Against this backdrop, she’s out on a dive with Captain Leroy when they come across what she learns is called a “square grouper,” a bale of marijuana wrapped in black garbage plastic and bound with twine. Leroy explains they will call the Coast Guard when they are closer to the dock and turn it in.

Checking the bundle, the two find a coin from 1733, and a list of names on a brittle page in between the drugs. Also in the bundle is a GPS tracker, and before they can get their divers aboard and take off for safety, a speed boat appears and starts shooting at them.

As they speed for the dock, Mer pushes the bale off the boat and the speedboat veers off.

But this is the just the start of the troubles that will come to roost upon Cavallo, as she’s kept the coin to track its provenance.

Cavallo sounds finds herself drawn into the world of pirates, legends, and an 18th century shipwreck in her research, but brushing up agianst. modern pirates, also after the treasure aboard this centuries-old Spanish galleon.

There will be museum paintings, a wheelchair-bound philanthropist and soon it turns personal against Cavallo and her home. With a man’s life hanging in the balance, she will do everything she can to find the culprit and the treasure.

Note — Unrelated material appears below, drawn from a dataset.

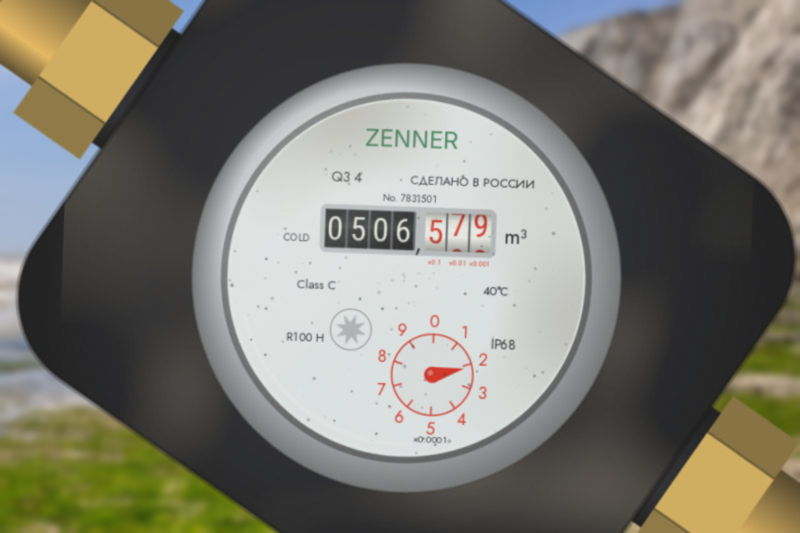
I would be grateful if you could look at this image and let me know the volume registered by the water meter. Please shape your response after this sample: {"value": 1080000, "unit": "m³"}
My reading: {"value": 506.5792, "unit": "m³"}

In each book, the author describes what is real and what is fictional, but the strength of her diving background lends a serious realistic feel to those scenes. If you’re not a diver, you will learn about the process as you read. Likewise, her police background allows the investigation by the professionals to follow established procedures, even when those are sometimes at odds with what Cavallo would wish.

A fine action-packed series with a likeable protagonist.